_Task brief_
In full and without alteration, print the entries.
== Segment start ==
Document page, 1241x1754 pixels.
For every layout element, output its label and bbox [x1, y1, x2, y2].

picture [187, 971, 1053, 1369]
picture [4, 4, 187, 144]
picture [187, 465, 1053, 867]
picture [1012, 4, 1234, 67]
== Segment end ==
_Your solution_
Document page, 1241x1754 pixels.
For every layout element, output its label and bbox [x1, y1, x2, y2].

picture [187, 971, 1053, 1369]
picture [4, 4, 187, 144]
picture [187, 465, 1053, 867]
picture [1012, 4, 1234, 67]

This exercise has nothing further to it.